• [TASK OBJECTIVE]: Convert the transcribed lines of every item below into a JSON list of strings, one string per line, with blank lines omitted. Exclude the pictures from the output.

########

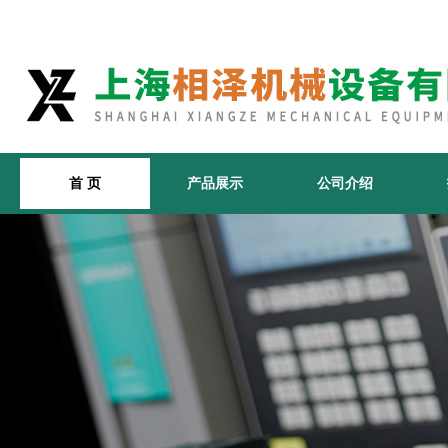
首 页
产品展示
公司介绍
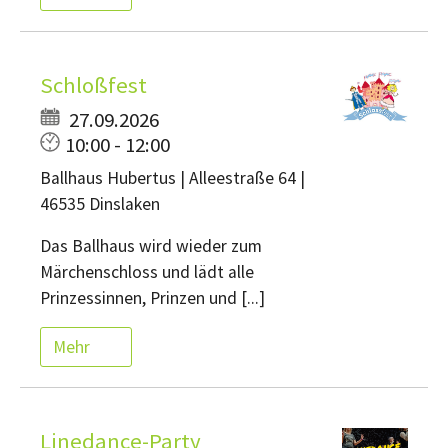
Schloßfest
27.09.2026
10:00 - 12:00
Ballhaus Hubertus | Alleestraße 64 |
46535 Dinslaken
Das Ballhaus wird wieder zum
Märchenschloss und lädt alle
Prinzessinnen, Prinzen und [...]
Mehr
Linedance-Party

########

• [RESPONSE TO THE EXERCISE]:
[
  "首 页",
  "产品展示",
  "公司介绍",
  "Schloßfest",
  "27.09.2026",
  "10:00 - 12:00",
  "Ballhaus Hubertus | Alleestraße 64 |",
  "46535 Dinslaken",
  "Das Ballhaus wird wieder zum",
  "Märchenschloss und lädt alle",
  "Prinzessinnen, Prinzen und [...]",
  "Mehr",
  "Linedance-Party"
]